Estados Unidos

Senado de EE. UU. vuelve a encender la batalla política contra Anthony Fauci

Hace 2 horas
Senado de EE. UU. vuelve a encender la batalla política contra Anthony Fauci

Imagen: El País

Un tenso episodio en el Senado volvió a poner a Anthony Fauci en el centro de la batalla política por la pandemia. Un senador republicano expulsó del recinto al abogado del exasesor médico durante una audiencia sobre su papel en la crisis del coronavirus.

La audiencia sobre el papel de Anthony Fauci en la pandemia terminó convertida en un nuevo choque político en el Senado de Estados Unidos, después de que un senador republicano ordenara sacar del recinto al abogado del exjefe de enfermedades infecciosas. El episodio no solo elevó la tensión de una sesión ya cargada de reproches, sino que dejó claro que la figura de Fauci sigue siendo un campo de batalla para la derecha conservadora, incluso cuando el país intenta pasar página sobre la emergencia sanitaria.

Según informó El País, el incidente ocurrió durante una comparecencia dedicada a examinar las decisiones y responsabilidades del médico que durante décadas fue una de las voces más visibles de la salud pública estadounidense. La audiencia se centró en su actuación como principal referente técnico durante la crisis del coronavirus, un periodo en el que Fauci respaldó medidas como el uso de mascarillas, el distanciamiento social y las restricciones para contener el avance del virus. El enfrentamiento con el abogado añadió una capa más de confrontación a una discusión que, en lugar de buscar balances institucionales, parece orientada a ajustar cuentas políticas.
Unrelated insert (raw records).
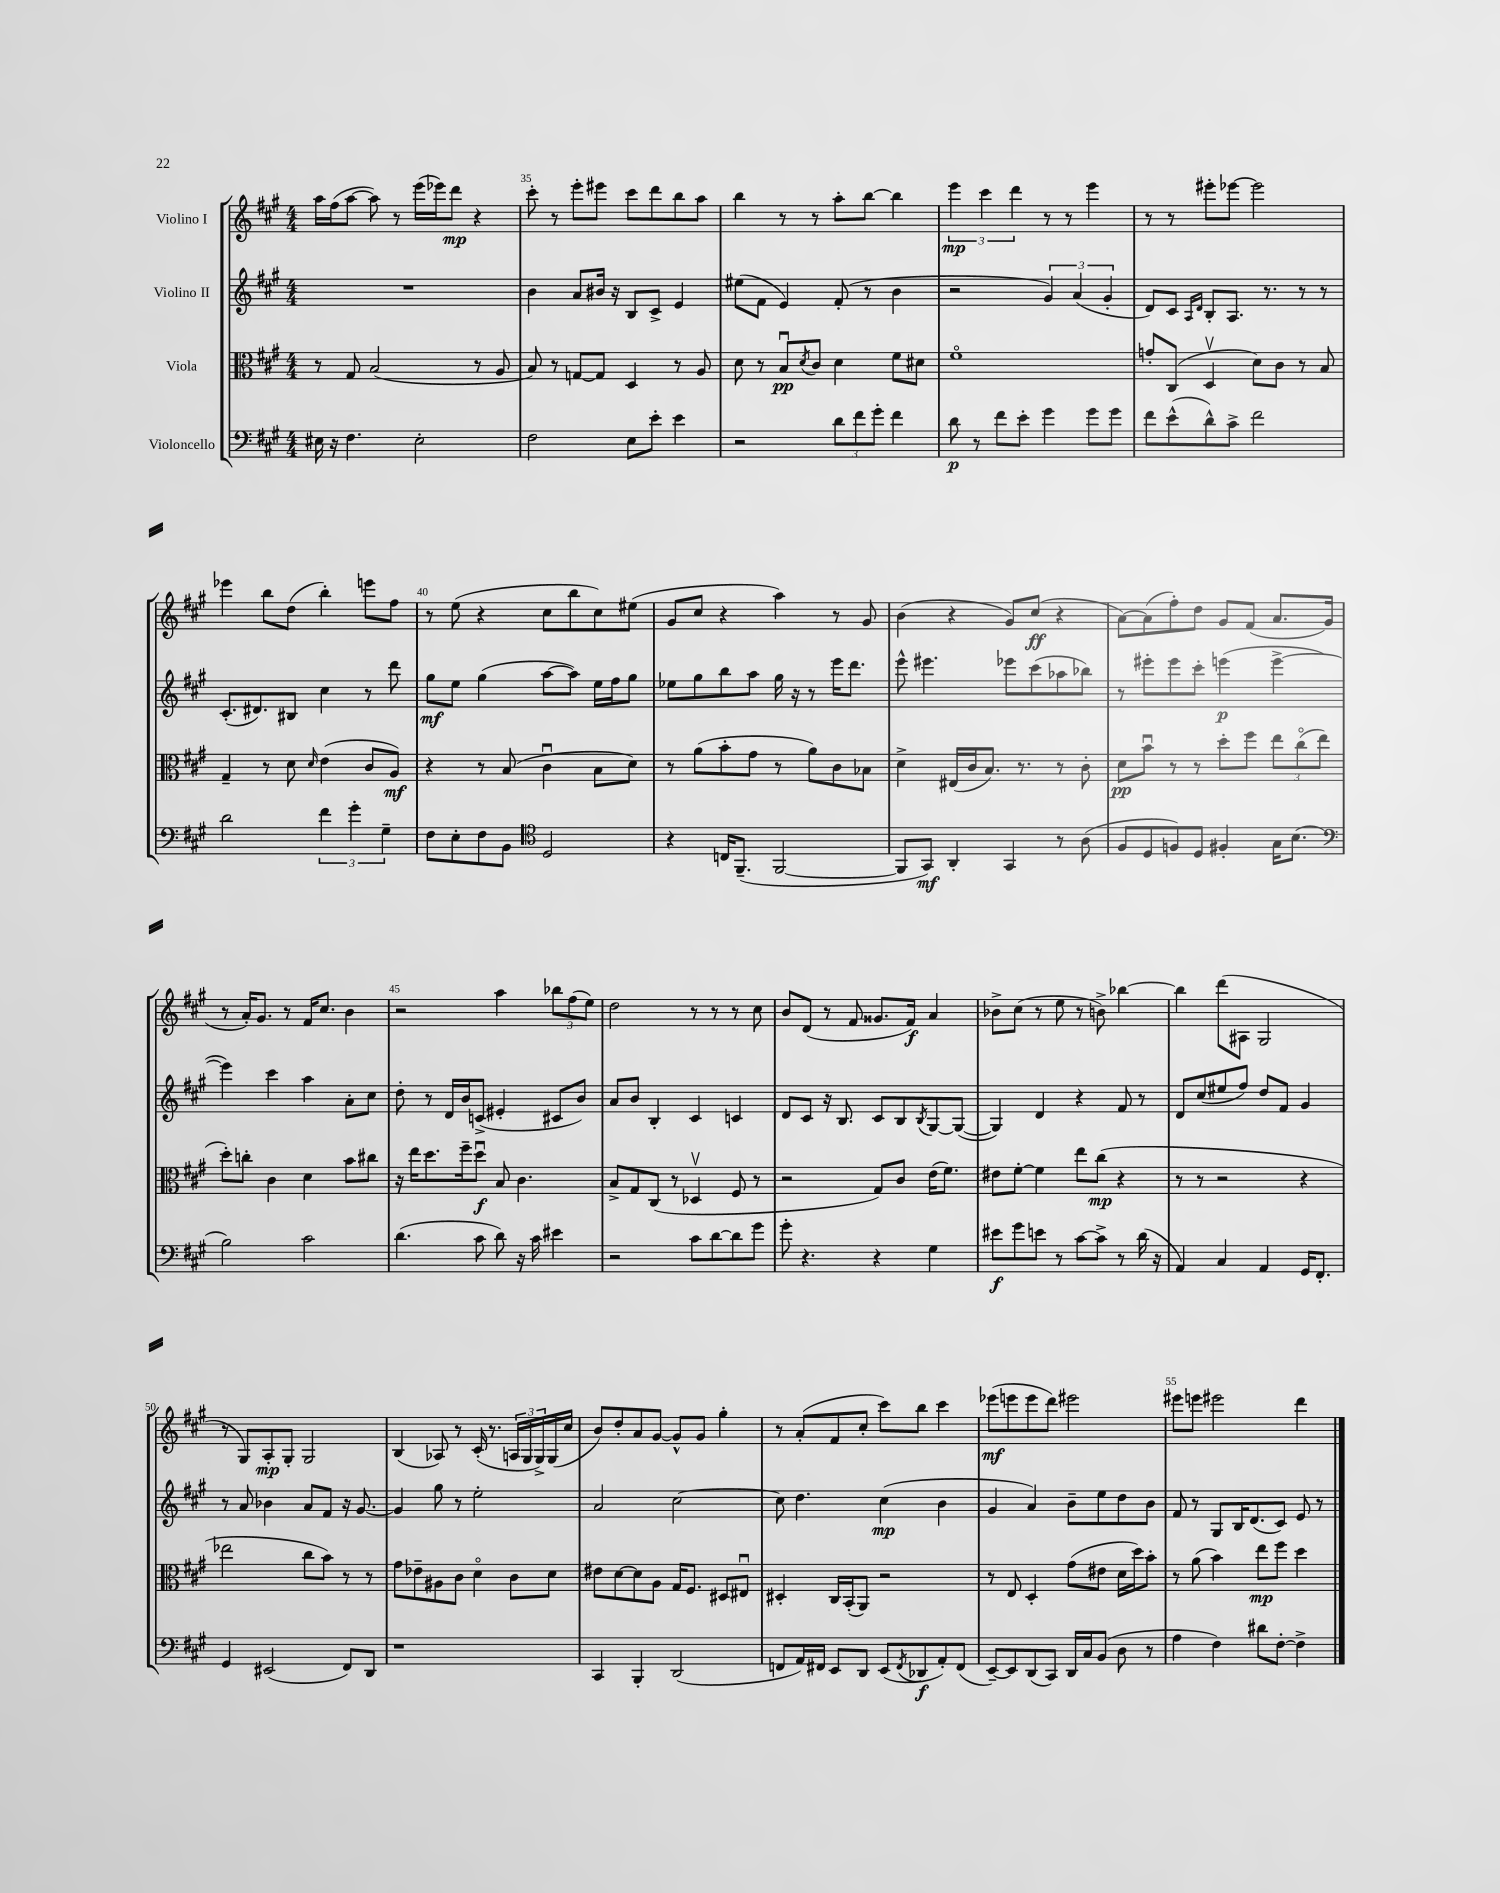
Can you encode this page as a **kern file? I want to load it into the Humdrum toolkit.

**kern	**kern	**kern	**kern
*staff4	*staff3	*staff2	*staff1
*clefF4	*clefC3	*clefG2	*clefG2
*k[f#c#g#]	*k[f#c#g#]	*k[f#c#g#]	*k[f#c#g#]
*M4/4	*M4/4	*M4/4	*M4/4
16E#	8r	1r	16aa
16r	.	.	(16ff#
4.F#	8G#	.	[8aa
.	(2B	.	8aa])
.	.	.	8r
2E#'	.	.	(16eee
.	.	.	16eee-)
.	.	.	8ddd
.	8r	.	4r
.	8A	.	.
=	=	=	=
2F#	8B)	4b	8ccc#'
.	8r	.	8r
.	[8G	8a	8eee'
.	8G]	16b#	8eee#
.	.	16r	.
8E	4D	8B	8ccc#
8e'	.	8c#^	8ddd
4e	8r	4e	8bb
.	8A	.	8aa
=	=	=	=
2r	8d	(8ee#	4bb
.	8r	8f#	.
.	8Bu	4e)	8r
.	8qd	.	.
.	8c#	.	8r
12d	4d	(8f#'	8aa'
12f#	.	.	.
.	.	8r	[8bb
12g#'	.	.	.
4f#	8f#	4b	4bb]
.	8d#	.	.
=	=	=	=
8d	1f#o	2r	6eee
8r	.	.	.
.	.	.	6ccc#
8f#	.	.	.
.	.	.	6ddd
8e'	.	.	.
4g#	.	6g#)	8r
.	.	.	8r
.	.	(6a	.
8g#	.	.	4eee
.	.	6g#'	.
8g#	.	.	.
=	=	=	=
8f#	8g'	8d)	8r
(8e^^	(8C#	8c#	8r
.	.	16qqA	.
.	.	16qqd	.
8d^^)	4Dv	8B'	8eee#'
8c#^	.	8.A	[8eee-
2f#	8d)	.	2eee-]
.	.	8.r	.
.	8c#	.	.
.	8r	8r	.
.	8B	8r	.
=	=	=	=
2d	4G#~	(8.c#'	4eee-
.	.	8.d#)	.
.	8r	.	8bb
.	8d	8B#	(8dd
.	16qqd	.	.
6f#	(4e	4cc#	4bb')
6g#'	.	.	.
.	8c#	8r	8eee
6G#~	.	.	.
.	8A)	8ddd	8ff#
=	=	=	=
8F#	4r	8gg#	8r
8E'	.	8ee	(8ee
8F#	8r	(4gg#	4r
8BB	(8B	.	.
*clefC4	*	*	*
2D	4c#u	[8aa	8cc#
.	.	8aa])	8bb
.	8B	16ee	8cc#)
.	.	16ff#	.
.	8d)	8gg#	(8ee#
=	=	=	=
4r	8r	8ee-	8g#
.	(8a	8gg#	8cc#
16C	8b'	8bb	4r
(8.FF#~	.	.	.
.	8g#	8aa	.
[2FF#	8r	16gg#	4aa)
.	.	16r	.
.	8a)	8r	.
.	8c#	16eee	8r
.	.	8.ddd	.
.	8B-	.	8g#
=	=	=	=
8FF#]	4d^	8eee^^	(4b
8GG#)	.	4.eee#	.
4AA'	(16E#	.	4r
.	16c#	.	.
.	8.B)	.	.
4GG#	.	8eee-	8g#)
.	8.r	.	.
.	.	(8ccc#	(8cc#
8r	8r	8aa-	4r
(8A	8c#'	8bb-)	.
=	=	=	=
8F#	8d	8r	[8a)
8D	8bu	8eee#'	(8a]
8F)	8r	8eee#	8ff#')
8D	8r	8ccc#'	8dd
4F#'	8dd'	(4eee	8g#
.	8ff#	.	(8f#
16G#	12ee	[4eee^	8.a
(8.B	.	.	.
.	(12cc#o	.	.
.	12ee	.	.
.	.	.	16g#
=	=	=	=
*clefF4	*	*	*
2B)	8dd')	4eee])	8r
.	8cc'	.	16a')
.	.	.	8.g#
.	4c#	4ccc#	.
.	.	.	8r
2c#	4d	4aa	16f#
.	.	.	8.cc#
.	8b	8a'	4b
.	8cc#	8cc#	.
=	=	=	=
(4.d	16r	8dd'	2r
.	16ee	.	.
.	8.dd	8r	.
.	.	16d	.
.	16ff#~	16b	.
8c#	8ddu	(8c^	.
8d)	8B	4e#'	4aa
16r	4.c#	.	.
16c#	.	.	.
4e#	.	8c#	12bb-
.	.	.	(12ff#
.	.	8b)	.
.	.	.	12ee)
=	=	=	=
2r	8B^	8a	2dd
.	8G#	8b	.
.	(8C#	4B'	.
.	8r	.	.
8c#	4D-v	4c#	8r
[8d	.	.	8r
8d]	8F#	4c	8r
8g#	8r	.	8cc#
=	=	=	=
8g#'	2r	8d	8b
4.r	.	8c#	(8d
.	.	16r	8r
.	.	8.B	.
.	.	.	8f#
4r	8G#)	8c#	8.g##
.	8c#	8B	.
.	.	.	16f#)
.	.	8qB	.
4G#	(16e	[8G#	4a
.	8.f#)	.	.
.	.	(8G#_	.
=	=	=	=
8e#	8e#	4G#])	8b-^
8g#	[8f#'	.	(8cc#
8e	4f#]	4d	8r
8r	.	.	8ee
[8c#	8ee	4r	8r
8c#^]	(8cc#	.	8b^)
8r	4r	8f#	[4bb-
(16d	.	8r	.
16r	.	.	.
=	=	=	=
4AA)	8r	8d	4bb-]
.	8r	(8cc#	.
4C#	2r	8ee#	(8ddd
.	.	8ff#)	8A#
4AA	.	8dd	2G#
.	.	8f#	.
16GG#	4r	4g#	.
8.FF#'	.	.	.
=	=	=	=
4GG#	2ee-	8r	8r
.	.	8a	8G#)
(2EE#	.	4b-	8A'
.	.	.	8G#'
.	8cc#	8a	2G#
.	8b)	8f#	.
8FF#)	8r	16r	.
.	.	[8.g#	.
8DD	8r	.	.
=	=	=	=
1r	8g#	4g#]	(4B
.	8e-~	.	.
.	8A#	8gg#	8A-)
.	8c#	8r	8r
.	4do	2ee'	(16c#'
.	.	.	8.r
.	8c#	.	24A
.	.	.	24G#
.	.	.	24G#^)
.	8d	.	(16G#
.	.	.	16cc#
=	=	=	=
4CC#	8e#	2a	8b)
.	[8d	.	8dd'
4BBB'	8d]	.	8a
.	8A	.	[8g#
(2DD	16G#	[2cc#	8g#^^]
.	8.F#	.	.
.	.	.	8g#
.	8D#	.	4gg#'
.	8E#u	.	.
=	=	=	=
8FF	4D#'	8cc#]	8r
16AA)	.	4.dd	(8a'
16FF#	.	.	.
8EE	16C#	.	8f#
.	(16BB'	.	.
8DD	8AA)	.	8cc#'
(8EE	2r	(4cc#	8ccc#)
8qFF#	.	.	.
8DD-	.	.	8bb
8AA')	.	4b	4ccc#
(8FF#	.	.	.
=	=	=	=
[8EE~)	8r	4g#	(8eee-
8EE]	8E	.	8eee
(8DD	4D'	4a)	8eee
8CC#)	.	.	8ddd)
16DD	(8g#	8b~	2eee#
16C#	.	.	.
(8BB	8e#	8ee	.
8D	16d	8dd	.
.	16dd)	.	.
8r	8b'	8b	.
=	=	=	=
4A	8r	8f#	8eee#
.	(8a	8r	8eee
4F#)	4b)	8G#	2eee#
.	.	16B	.
.	.	(8.d	.
8d#	8ee	.	.
[8F#'	8ff#	8c#)	.
4F#^]	4dd	8e	4ddd
.	.	8r	.
==	==	==	==
*-	*-	*-	*-
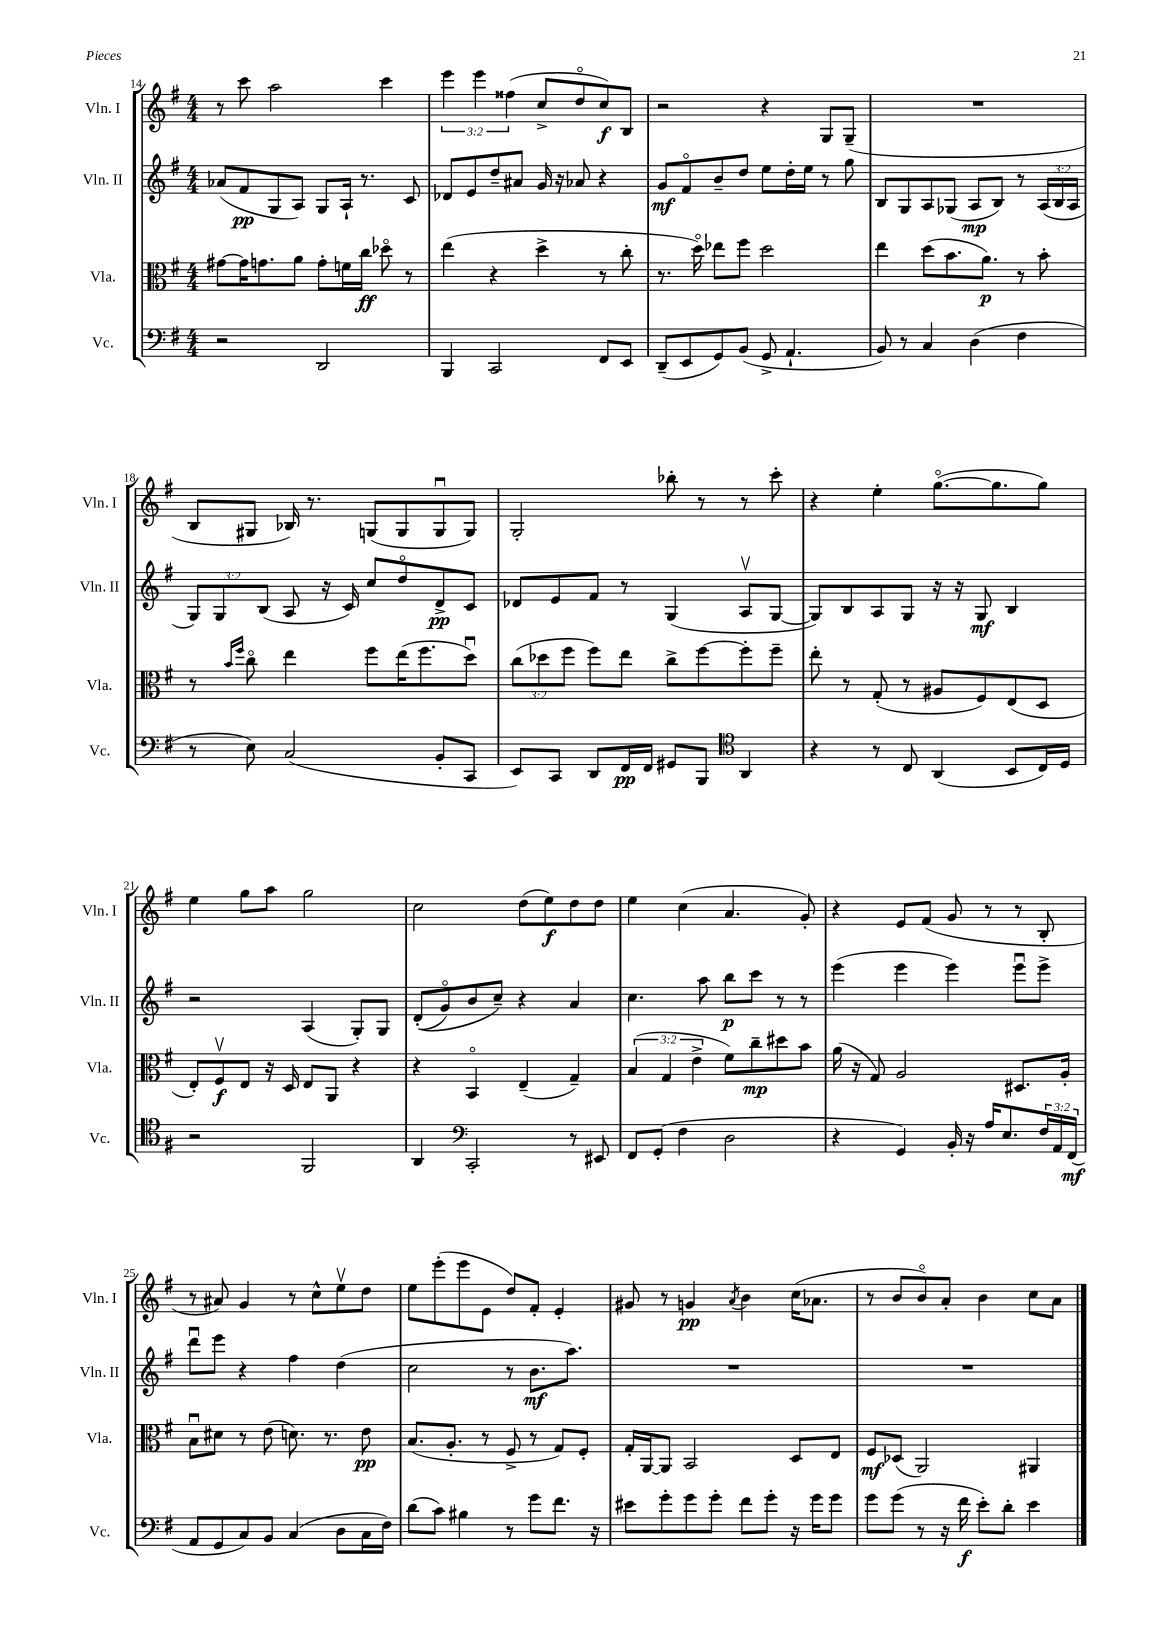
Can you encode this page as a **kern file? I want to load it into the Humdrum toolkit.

**kern	**kern	**kern	**kern
*staff4	*staff3	*staff2	*staff1
*clefF4	*clefC3	*clefG2	*clefG2
*k[f#]	*k[f#]	*k[f#]	*k[f#]
*M4/4	*M4/4	*M4/4	*M4/4
2r	[8g#	(8a-	8r
.	16g#]	8f#	8ccc
.	8.g	.	.
.	.	8G	2aa
.	8a	8A)	.
2DD	8g'	8G	.
.	16f	16A`	.
.	16cc	8.r	.
.	8dd-o	.	4ccc
.	8r	8c	.
=	=	=	=
4BBB	(4ee	8d-	6eee
.	.	8e	.
.	.	.	6eee
2CC	4r	8dd~	.
.	.	.	(6ff##
.	.	8a#	.
.	4dd^	16g	8cc^
.	.	16r	.
.	.	8a-	8ddo
8FF#	8r	4r	8cc)
8EE	8cc'	.	8B
=	=	=	=
(8DD~	8.r	8g	2r
8EE	.	8f#o	.
.	16ddo)	.	.
8GG)	8ee-	8b~	.
(8BB	8ff#	8dd	.
8GG^	2dd	8ee	4r
4.AA`	.	16dd'	.
.	.	16ee	.
.	.	8r	8G
.	.	8gg	(8G~
=	=	=	=
8BB)	4ee	8B	1r
8r	.	8G	.
4C	(8dd	8A	.
.	8.b	(8G-	.
(4D	.	8A	.
.	8.a)	.	.
.	.	8B)	.
4F#	8r	8r	.
.	8b'	(24A	.
.	.	24B	.
.	.	24A	.
=	=	=	=
8r	8r	12G)	8B
.	.	12G	.
.	16qqb	.	.
.	16qqff#	.	.
8E)	8cco	.	8G#
.	.	(12B	.
(2C	4ee	8A	16B-)
.	.	.	8.r
.	.	16r	.
.	.	16c)	.
.	8ff#	8cc	(8G
.	(16ee	8ddo	8G
.	8.ff#	.	.
8BB'	.	8d^	8Gu
8CC	8ddu)	8c	8G)
=	=	=	=
8EE)	(12cc	8d-	2G'
.	12dd-	.	.
8CC	.	8e	.
.	12ff#	.	.
8DD	8ff#)	8f#	.
16FF#	8ee	8r	.
16FF#	.	.	.
8GG#	8cc^	(4G	8bb-'
8BBB	[8ff#	.	8r
*clefC4	*	*	*
4AA	8ff#']	8Av	8r
.	8ff#~	[8G	8ccc'
=	=	=	=
4r	8ee'	8G])	4r
.	8r	8B	.
8r	(8G'	8A	4ee'
8C	8r	8G	.
(4AA	8A#	16r	([8.ggo
.	.	16r	.
.	8F#)	8G	.
.	.	.	8.gg]
8BB	(8E	4B	.
16C)	8D	.	8gg)
16D	.	.	.
=	=	=	=
2r	8E')	2r	4ee
.	8F#v	.	.
.	8E	.	8gg
.	16r	.	8aa
.	16D	.	.
2FF#	8E	(4A	2gg
.	8AA	.	.
.	4r	8G')	.
.	.	8G	.
=	=	=	=
4AA	4r	&((8d'	2cc
.	.	8go)	.
*clefF4	*	*	*
2CC'	4BBo	8b	.
.	.	8cc~&)	.
.	(4E~	4r	(8dd
.	.	.	8ee)
8r	4G~)	4a	8dd
8EE#	.	.	8dd
=	=	=	=
8FF#	(6B	4.cc	4ee
(8GG'	.	.	.
.	6G	.	.
4F#	.	.	(4cc
.	6e^	.	.
.	.	8aa	.
2D	8f#)	8bb	4.a
.	8cc~	8ccc	.
.	8dd#	8r	.
.	8b	8r	8g')
=	=	=	=
4r	(16a	(4eee	4r
.	16r	.	.
.	8G)	.	.
4GG)	2A	4eee	8e
.	.	.	(8f#
16BB'	.	4eee)	8g
16r	.	.	.
16A	.	.	8r
8.E	.	.	.
.	8.D#	8eeeu	8r
24F#	.	8eee^	8B'
24AA	.	.	.
.	16A'	.	.
(24FF#	.	.	.
=	=	=	=
8AA	8Bu	8dddu	8r
8GG	8d#	8eee	8a#)
8C)	8r	4r	4g
8BB	(8e	.	.
(4C	8.d)	4ff#	8r
.	.	.	8cc^^
.	8.r	.	.
8D	.	(4dd	8eev
16C	8e	.	8dd
16F#)	.	.	.
=	=	=	=
(8d	(8.B	2cc	8ee
8c)	.	.	(8eee'
.	8.A'	.	.
4B#	.	.	8eee
.	8r	.	8e
8r	8F#^	8r	8dd)
8g	8r	8.b	8f#'
8.f#	8G)	.	4e'
.	.	8.aa)	.
.	8F#'	.	.
16r	.	.	.
=	=	=	=
8e#	16G'	1r	8g#
.	[16AA	.	.
8g'	8AA]	.	8r
8g	2BB	.	4g
8g'	.	.	.
.	.	.	8qa
8f#	.	.	4b
8g'	.	.	.
16r	8D	.	(16cc
16g	.	.	8.a-
8g	8E	.	.
=	=	=	=
8g	8F#	1r	8r
(8g	(8D-	.	8b
8r	2AA)	.	8bo)
16r	.	.	8a'
16f#	.	.	.
8e')	.	.	4b
8d'	.	.	.
4e	4AA#	.	8cc
.	.	.	8a
==	==	==	==
*-	*-	*-	*-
Este episodio importa porque revela hasta qué punto la pandemia sigue siendo un asunto no resuelto en la política de Estados Unidos. Fauci se convirtió para unos en símbolo de la ciencia y la prudencia, y para otros en la encarnación de decisiones que consideran excesivas o erradas. En ese contexto, audiencias como esta funcionan menos como espacios de esclarecimiento y más como escenarios de presión partidista. Para la ciudadanía, el efecto es doble: por un lado, se alimenta la desconfianza hacia las instituciones; por otro, se refuerza la idea de que la salud pública puede quedar atrapada en la lógica de la polarización.

El caso también refleja una tendencia más amplia en Washington: la transformación de las audiencias legislativas en tribunales políticos. Cuando el debate sobre la gestión de una crisis sanitaria termina en expulsiones, gritos o maniobras de humillación pública, el mensaje es preocupante. No se discute solo el pasado; se disputa quién controla el relato sobre lo ocurrido. Y en esa pelea, lo que está en juego no es únicamente la reputación de Fauci, sino la confianza de millones de personas en que, ante la próxima emergencia, la respuesta del Estado estará guiada por evidencia y no por revancha partidista.